### Description of the task
Below are some records; find each line that carries the word "migration" and copy it.
-------------------------
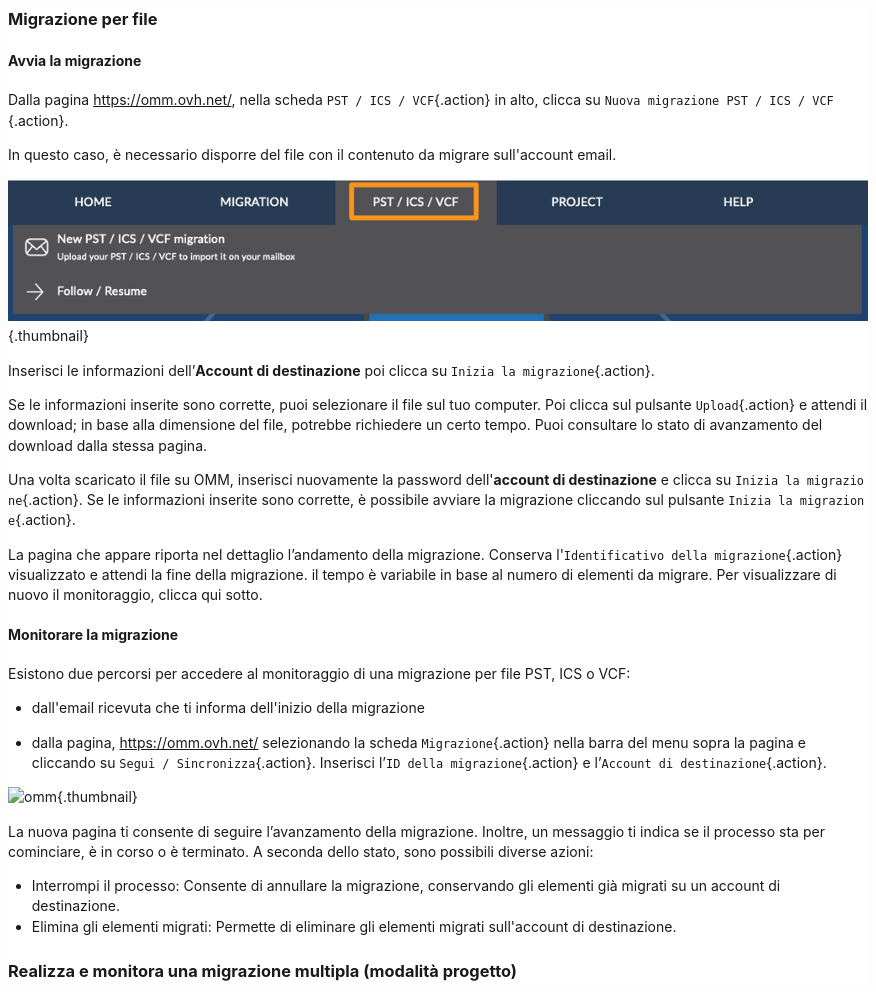 ### Migrazione per file <a name="file"></a>

#### Avvia la migrazione

Dalla pagina <https://omm.ovh.net/>, nella scheda `PST / ICS / VCF`{.action} in alto, clicca su `Nuova migrazione PST / ICS / VCF`{.action}.

In questo caso, è necessario disporre del file con il contenuto da migrare sull'account email.

![omm](images/omm-migration-files.png){.thumbnail}

Inserisci le informazioni dell’**Account di destinazione** poi clicca su `Inizia la migrazione`{.action}.

Se le informazioni inserite sono corrette, puoi selezionare il file sul tuo computer. Poi clicca sul pulsante `Upload`{.action} e attendi il download; in base alla dimensione del file, potrebbe richiedere un certo tempo. Puoi consultare lo stato di avanzamento del download dalla stessa pagina.

Una volta scaricato il file su OMM, inserisci nuovamente la password dell'**account di destinazione** e clicca su `Inizia la migrazione`{.action}. Se le informazioni inserite sono corrette, è possibile avviare la migrazione cliccando sul pulsante `Inizia la migrazione`{.action}.

La pagina che appare riporta nel dettaglio l’andamento della migrazione. Conserva l'`Identificativo della migrazione`{.action} visualizzato e attendi la fine della migrazione. il tempo è variabile in base al numero di elementi da migrare. Per visualizzare di nuovo il monitoraggio, clicca qui sotto.

#### Monitorare la migrazione

Esistono due percorsi per accedere al monitoraggio di una migrazione per file PST, ICS o VCF:

- dall'email ricevuta che ti informa dell'inizio della migrazione

- dalla pagina, <https://omm.ovh.net/> selezionando la scheda `Migrazione`{.action} nella barra del menu sopra la pagina e cliccando su `Segui / Sincronizza`{.action}. Inserisci l’`ID della migrazione`{.action} e l’`Account di destinazione`{.action}.

![omm](images/omm-migration-track.png){.thumbnail}

La nuova pagina ti consente di seguire l’avanzamento della migrazione. Inoltre, un messaggio ti indica se il processo sta per cominciare, è in corso o è terminato.  A seconda dello stato, sono possibili diverse azioni:

- Interrompi il processo: Consente di annullare la migrazione, conservando gli elementi già migrati su un account di destinazione.
- Elimina gli elementi migrati: Permette di eliminare gli elementi migrati sull'account di destinazione.

### Realizza e monitora una migrazione multipla (modalità progetto) <a name="project"></a>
-------------------------
### Answer to the exercise
![omm](images/omm-migration-files.png){.thumbnail}
![omm](images/omm-migration-track.png){.thumbnail}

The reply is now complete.